Update 2
I just wanted to take a few minutes to share some of the things that I’ve learned over the last several weeks. I fully intend to come back and continue the scripture blog here at some point but I’m barely hanging on as it is and between just trying to not self-destruct and wanting to finish my MBA program so that I don’t waste $5,000 I just can’t bring myself to focus on anything else right now. It’s been almost 3 months since my life flipped upside down and I feel like I’ve lived 8 lifetimes. I can’t even remember my life before this. I was so close to peace, just weeks away from breathing easier for the first time in my life and now I’ll never have it, not in this life anyway. I was so close and it’s like the weight of the next 50 years are crushing me and it’s exhausting.

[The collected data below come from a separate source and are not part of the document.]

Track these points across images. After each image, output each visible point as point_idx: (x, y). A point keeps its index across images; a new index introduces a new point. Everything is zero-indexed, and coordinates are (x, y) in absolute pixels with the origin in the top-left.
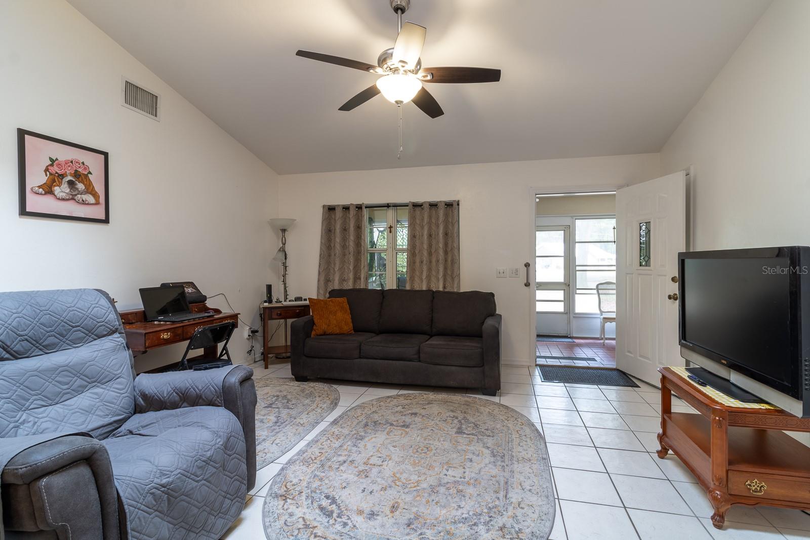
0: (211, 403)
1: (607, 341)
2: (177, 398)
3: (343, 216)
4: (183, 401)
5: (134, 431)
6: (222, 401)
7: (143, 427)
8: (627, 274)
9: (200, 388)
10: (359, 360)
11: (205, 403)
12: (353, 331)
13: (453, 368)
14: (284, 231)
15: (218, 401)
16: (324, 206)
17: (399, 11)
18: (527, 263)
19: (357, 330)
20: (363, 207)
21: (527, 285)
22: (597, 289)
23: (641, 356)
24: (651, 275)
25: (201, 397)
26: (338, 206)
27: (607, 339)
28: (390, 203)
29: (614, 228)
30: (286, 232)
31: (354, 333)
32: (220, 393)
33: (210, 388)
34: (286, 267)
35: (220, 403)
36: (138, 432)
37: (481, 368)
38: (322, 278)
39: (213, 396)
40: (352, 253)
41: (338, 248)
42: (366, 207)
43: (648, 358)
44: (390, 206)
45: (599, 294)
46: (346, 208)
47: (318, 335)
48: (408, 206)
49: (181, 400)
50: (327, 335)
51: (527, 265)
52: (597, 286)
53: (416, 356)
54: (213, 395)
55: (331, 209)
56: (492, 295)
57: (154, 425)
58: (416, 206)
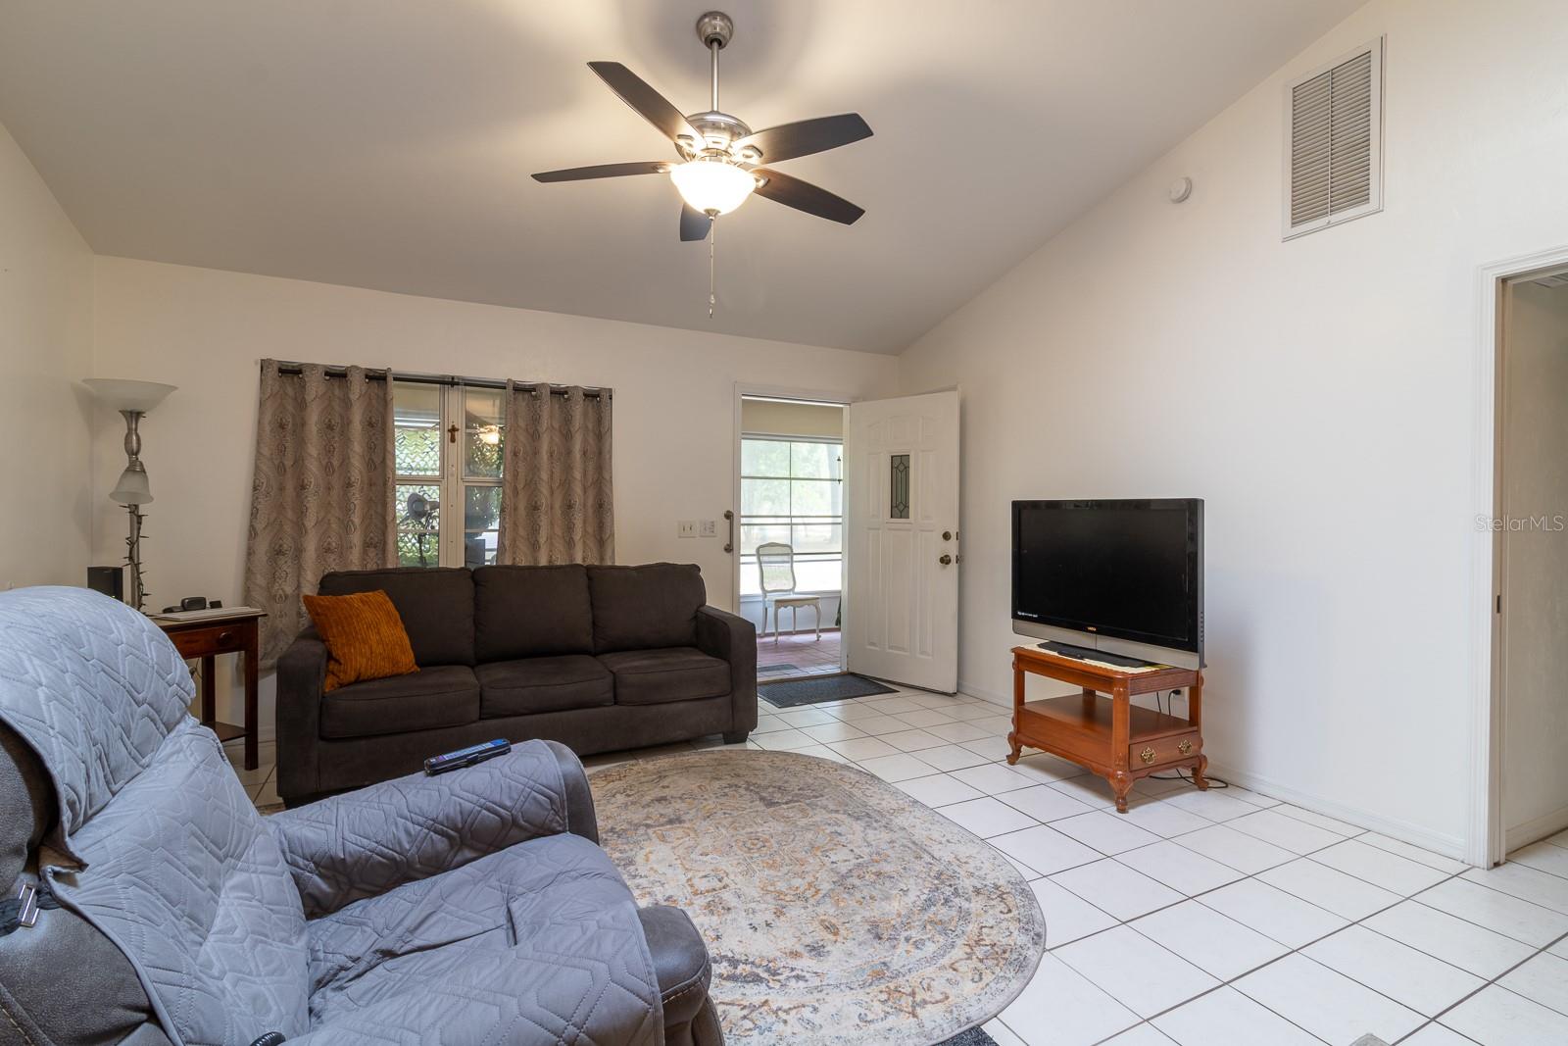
0: (543, 831)
1: (780, 638)
2: (441, 844)
3: (325, 394)
4: (456, 848)
5: (397, 948)
6: (564, 820)
7: (413, 931)
8: (869, 529)
9: (508, 803)
10: (480, 724)
11: (524, 835)
12: (416, 667)
13: (682, 705)
14: (134, 416)
15: (558, 822)
16: (264, 365)
17: (715, 45)
18: (728, 512)
19: (425, 661)
20: (390, 379)
21: (729, 549)
22: (758, 554)
23: (891, 647)
24: (909, 530)
25: (515, 823)
26: (314, 366)
27: (781, 634)
28: (458, 378)
29: (839, 460)
30: (141, 420)
31: (419, 670)
32: (562, 802)
33: (535, 798)
34: (140, 517)
35: (560, 825)
36: (407, 947)
37: (729, 698)
38: (263, 547)
39: (546, 813)
40: (357, 486)
41: (314, 470)
42: (395, 379)
43: (903, 649)
44: (458, 384)
45: (760, 563)
46: (337, 376)
47: (341, 686)
48: (505, 388)
49: (452, 846)
50: (364, 681)
51: (729, 516)
52: (758, 550)
53: (610, 695)
54: (547, 809)
55: (291, 372)
56: (696, 568)
57: (434, 918)
58: (520, 389)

I have lived a difficult, painful, and violent life and this is by far the worst thing that has ever happened to me, and I think this is going to be my life until I die, and that is a very daunting and exhausting prospect. I cry every day, and before this I hadn’t cried in years. I feel like I’m being ripped apart from the inside and that it’s going to feel like that forever.
It's been a very spiritually forging, but here are a few things that I’ve found to be interesting. I think the most important thing that has come from this is that I’ve had to ask myself “is my belief in God just a mental illness that I’ve created to cope with a horrific life that has no meaning or purpose?” I’ve thought that before, usually just as a thought experiment but this was the first time I really had to answer this question, when it came down to it, do I believe in God or not? This is also a difficult question because most of my friends and family members have left the church and left me so I am completely alone in all this, figuring it out, I don’t have hardly anyone that I can talk to about these types of questions, which may be the point.
In the course of contemplating that question, these two scriptures came across my study, Helamen 6:35-26 which says, “And thus we see that the Spirit of the Lord began to withdraw from the Nephites, because of the wickedness and the hardness of their hearts. And thus we see that the Lord began to pour out his Spirit upon the Lamanites, because of their easiness and willingness to believe in his words.” This said to me that if I was going to second guess and question every single thing that I was being taught by the Spirit, I would be taught less and less because I would have a hard heart. That’s not to say that doubt is bad, because it’s a faith builder, but a refusal to believe what was being taught will result in less being taught. But a willingness to at least be open to what was being taught will result in the Spirt teaching me more and more. If I wanted to fight Him on everything then that was my right, but it wouldn’t lead to me being taught anything. Easiness and willingness to believe would lead to more teachings and that’s what I need right now.
The second verse that came with that lesson was when Sherem was trying to convince Jacob to deny Christ and Jacob 7:5 says “and he had hope to shake me from the faith, notwithstanding the many revelations and the many things which I had seen concerning these things; for I truly had seen angels, and they had ministered unto me. And also, I had heard the voice of the Lord speaking unto me in very word, from time to time; wherefore I could not be shaken.” I haven’t seen angels, but I had to consider all the times that Jesus had manifested himself to me in various ways and had to build on what I did know to help fortify me against what I don’t know.
There are some other ones that have helped and maybe I’ll come back later and talk about them but I’m tried now, even this has been a lot. I don’t know what life is going to look like from here on out and I wish I could say that I was confident that it will all be ok, but I’m getting there.